Do the people who dismiss black anger think there's nothing to be angry about? As a Jew, I think I have a right to be angry, still, about the Holocaust, even though it happened before I was born. It would be hard for me to understand an African-American not being angry about 400 years of murder, rape, and enslavement on the basis of race. Anger, like guilt, shouldn't be the endpoint, but anger at injustice is not illegitimate and can be a starting point, a spur to moral action. Where you end up is, alas, often a different matter.


But it seems to me that some people use the Rev. Wright's ugly expression of anger as a fig leaf to discredit Obama, who has clearly ended up at a different place from the Rev. Wright (largely due, one imagines, to the civil rights movement). Yes, Obama may well have an understanding of the Rev. Wright's anger, but if you can't see the difference between the two men historically, culturally, generationally, and temperamentally, then I'd say you just don't want to....


Months later, I still find myself a bit shocked and mystified that there are still people expressing anger about Reverend Wright's "god damn America" comments--as if one man saying it is enough to bring down an undeserved curse on our heads from on high. As if a man who watched the leaders of the civil rights movement gunned down in cold blood isn't justified in being, shall we say, a little irate at the sometimes slow pace and falling down we've had along the path to a more just society. As if it's not possible for a former marine and contemporary preacher of an often-oppressed community to have conflicting feelings about a country that he risked his neck for that has sometimes turned its collective back on members of his parish.


But Rosenbaum's best comment may be his last word in the piece:



What's so great about being "great" if it depends on historical ignorance or denial? Again, to love America truly, one has to love the America that is and was, not a fantasy America free from flaws.


To be a truly "great American," one doesn't have to be a guilty liberal, but one has to know guilt.

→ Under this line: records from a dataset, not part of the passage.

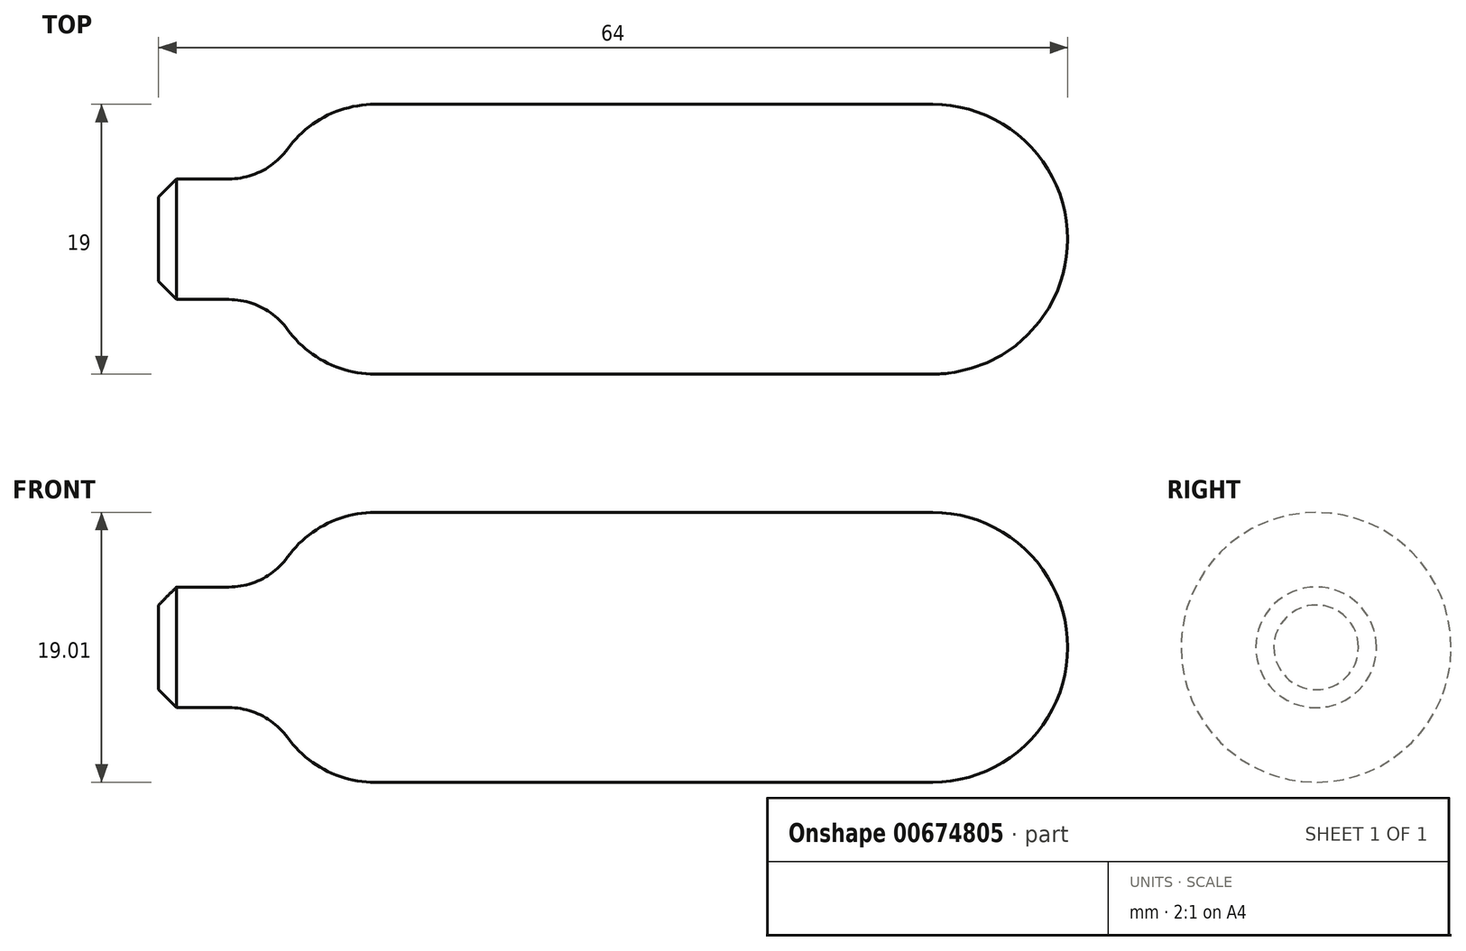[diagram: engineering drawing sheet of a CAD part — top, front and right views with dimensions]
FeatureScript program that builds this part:
annotation { "Feature Type Name" : "Feature", "Feature Type Description" : "" }
export const myFeature = defineFeature(function(context is Context, id is Id, definition is map)
    precondition{}
    {
        {
            var Q0;
            Q0=qCreatedBy(makeId("Front.planeOp"),FACE);
            var sketch = newSketch(context, id + "F0", { "sketchPlane" : qUnion([Q0])});
            skLineSegment(sketch, "E0", {"start": v(-65.91, 18.16) * mm, "end": v(-1.91, 18.16) * mm});
            skLineSegment(sketch, "E1", {"start": v(-65.91, 18.16) * mm, "end": v(-65.91, 22.41) * mm});
            skLineSegment(sketch, "E2", {"start": v(-65.91, 22.41) * mm, "end": v(-57.91, 22.41) * mm});
            skLineSegment(sketch, "E3", {"start": v(-1.91, 18.16) * mm, "end": v(-1.91, 18.17) * mm});
            skLineSegment(sketch, "E4", {"start": v(-57.91, 22.41) * mm, "end": v(-57.91, 27.67) * mm});
            skPoint(sketch, "E5.visualSharp", {"position": v(-1.91, 27.66) * mm});
            skArc(sketch, "E5.filletArc", {"start": v(-1.91, 18.17) * mm, "mid": v(-4.7, 24.88) * mm, "end": v(-11.41, 27.67) * mm});
            skLineSegment(sketch, "E6", {"start": v(-57.91, 27.67) * mm, "end": v(-11.41, 27.67) * mm});
            skSolve(sketch);
        }
        {
            var Q0;
            Q0 = qSketchRegion(id + "F0", true);
            var Q1;
            Q1=sQuery(id+"F0.wireOp",EDGE,"E0");
            revolve(context, id + "F1", {"entities" : qUnion([Q0]), "axis" : qUnion([Q1]), "revolveType" : RevolveType.FULL});
        }
        {
            var Q0;
            Q0=makeQuery(id+"F1.opRevolve","SWEPT_EDGE",EDGE,{"disambiguationData":[OSD([sQuery(id+"F0.wireOp",EDGE,"E4"),sQuery(id+"F0.wireOp",EDGE,"E6")])]});
            fillet(context, id + "F2", {"entities" : qUnion([Q0]), "radius" : 7.62 * mm, "allowEdgeOverflow" : false});
        }
        {
            var Q0;
            Q0=makeQuery(id+"F2.opFillet","BLEND_EDGE",EDGE,{"blendedFrom":[makeQuery(id+"F1.opRevolve","SWEPT_EDGE",EDGE,{"disambiguationData":[OSD([sQuery(id+"F0.wireOp",EDGE,"E4"),sQuery(id+"F0.wireOp",EDGE,"E6")])]}),makeQuery(id+"F1.opRevolve","SWEPT_FACE",FACE,{"disambiguationData":[OSD([sQuery(id+"F0.wireOp",EDGE,"E2")])]})],"blendedInto":[makeQuery(id+"F1.opRevolve","SWEPT_FACE",FACE,{"disambiguationData":[OSD([sQuery(id+"F0.wireOp",EDGE,"E2")])]})]});
            fillet(context, id + "F3", {"entities" : qUnion([Q0]), "radius" : 5.08 * mm, "tangentPropagation" : true, "allowEdgeOverflow" : false});
        }
        {
            var Q0;
            Q0=makeQuery(id+"F1.opRevolve","SWEPT_EDGE",EDGE,{"disambiguationData":[OSD([sQuery(id+"F0.wireOp",EDGE,"E1"),sQuery(id+"F0.wireOp",EDGE,"E2")])]});
            chamfer(context, id + "F4", {"entities" : qUnion([Q0]), "width" : 1.27 * mm, "tangentPropagation" : true});
        }
    });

I don't want to say that we lefties have a monopoly on conscience--I don't really believe that, although there are admittedly a lot of conservatives in the public square trying to prove me wrong. (When you say Ann Coulter's name, horses whinny in panic.) To feel guilt is to feel the prickling of your conscience, to know that you bear responsibility. It follows, I think, that not feeling some sense of guilt is to be irresponsible, and how could that ever be a good thing? And, of course, guilt demands something of us--atonement, rectification; guilt requires something from us, and that, more than anything, might be why certain irresponsible Americans feel and express such obvious resentment over the subject. Liberals (and enlightened conservatives who may not publicly admit what their conscience forces them to) don't enjoy feeling bad, as is commonly and ludicrously alleged. Nobody enjoys feeling guilty, that's the whole damn point of the sentiment. To feel guilty is to know that something must be done, that there is a wrong to be corrected as best it can be and not to be repeated again. Guilt is the soul's pain: as the one informs the body it is in trouble, the other so informs the soul.


What's wrong with liberal guilt?


I agree with Rosenbaum. Not a damn thing. No wait: there is one thing wrong with it.


It should be more widespread.




Comments

Janiece said…
As a fellow liberal who is unashamed of that moniker, thanks for your insights on this matter.